US President Donald Trump is set to scrap a programme that grants work permits to immigrants who arrived in the country illegally as children, a move likely to impact more than 7,000 Indian-Americans, a media report said today.
US President Donald Trump is set to scrap a programme that grants work permits to immigrants who arrived in the country illegally as children, a move likely to impact more than 7,000 Indian-Americans, a media report said today. The programme -– Deferred Action for Children Arrival (DACA) –- was a key immigration reform of the former US President Barack Obama. White House Press Secretary Sarah Sanders told reporters on Friday that Trump would take a decision on the issue tomorrow. However, Politico in an exclusive story reported Sunday that Trump has already decided to rescind this programme and senior administration officials are now discussing the rollout of his decision which could come later this week.
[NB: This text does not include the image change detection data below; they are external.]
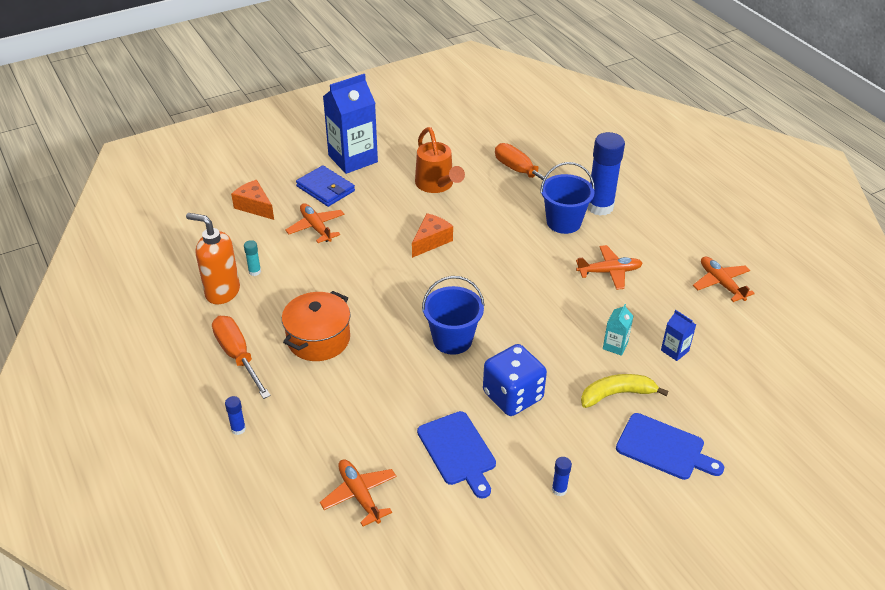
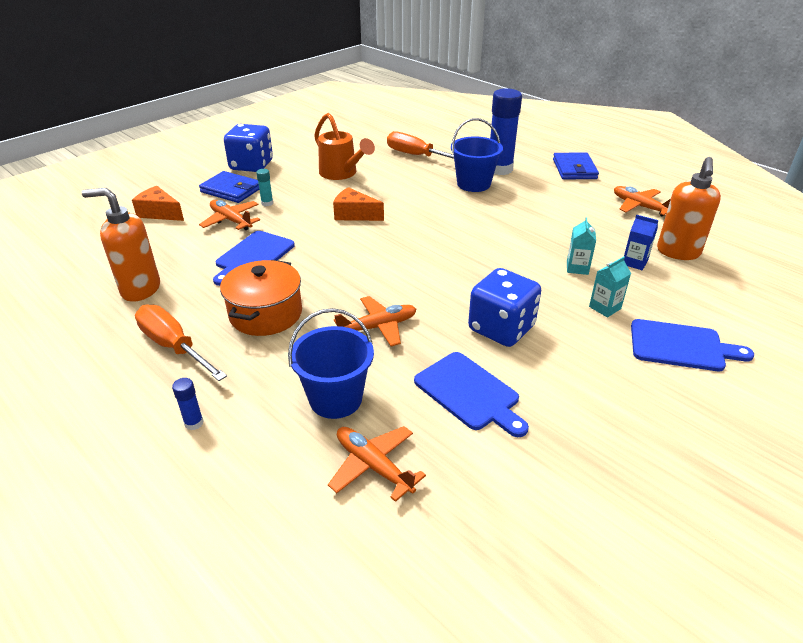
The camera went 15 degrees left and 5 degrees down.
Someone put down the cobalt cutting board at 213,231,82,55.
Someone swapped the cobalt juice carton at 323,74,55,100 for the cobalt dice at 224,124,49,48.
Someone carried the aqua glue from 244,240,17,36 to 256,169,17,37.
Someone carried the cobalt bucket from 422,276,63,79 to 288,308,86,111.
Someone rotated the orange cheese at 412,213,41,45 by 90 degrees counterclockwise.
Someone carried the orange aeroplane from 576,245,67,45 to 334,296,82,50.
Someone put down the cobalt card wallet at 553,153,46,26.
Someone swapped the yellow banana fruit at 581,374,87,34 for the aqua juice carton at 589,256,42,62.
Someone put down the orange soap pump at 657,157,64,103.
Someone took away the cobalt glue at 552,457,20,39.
However, senior administration officials have cautioned that there might be changes in Trump’s decision until it is formally announced, Politico reported. Such a decision by the US President, which is one of his poll promises, is expected to draw widespread criticism including those from his own Republican party. The move is likely to impact some 750,00 undocumented workers including more than 7,000 Indian-Americans.
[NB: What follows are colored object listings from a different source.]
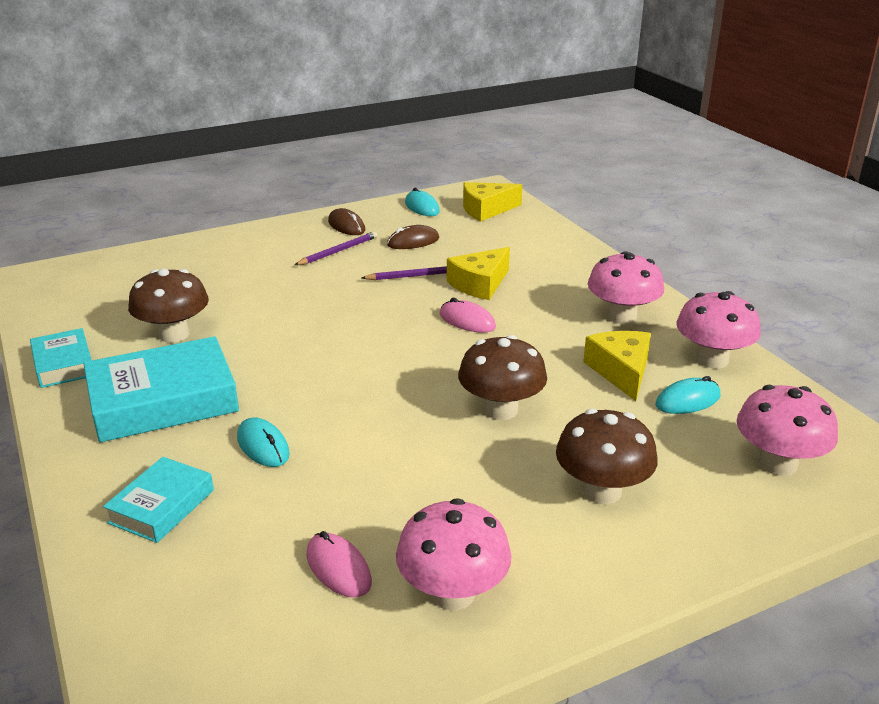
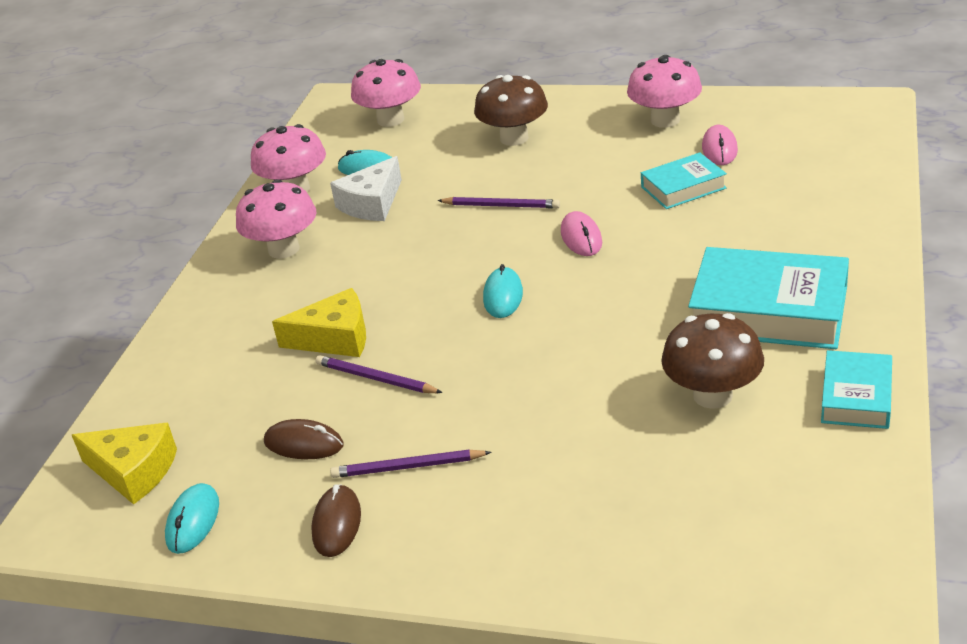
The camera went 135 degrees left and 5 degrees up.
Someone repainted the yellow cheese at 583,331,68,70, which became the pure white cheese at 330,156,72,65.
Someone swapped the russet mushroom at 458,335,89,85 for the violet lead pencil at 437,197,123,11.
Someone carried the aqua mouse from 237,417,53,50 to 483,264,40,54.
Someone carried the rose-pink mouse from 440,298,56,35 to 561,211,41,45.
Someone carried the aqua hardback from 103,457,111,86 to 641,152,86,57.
In a radio interview Paul Ryan, Speaker of the US House of Representatives said that Trump should not terminate DACA as “these children know no other country than the US”. “I actually don’t think he should do that. I believe that this is something that Congress has to fix,” Ryan said on radio station WCLO in Janesville, Wisconsin. India ranks 11th among countries of origin for DACA students, according to the US Citizenship and Immigration Services statistics available till March 31, 2017. “Deporting patriotic, courageous young men and women who are American in every way would be disastrous for our communities, our economy and our nation,” said Congresswoman Nancy Pelosi, Democratic leader in the US House of Representatives.
In a study released last week, CATO Institute said that termination of DACA, which would result in possible deportation of these students could cost over $200 billion to the American economy and the cost to the government would be $60 billion. The average DACA recipient is 22 years old, employed, and a student. 17 per cent of them are on track to complete an advanced degree.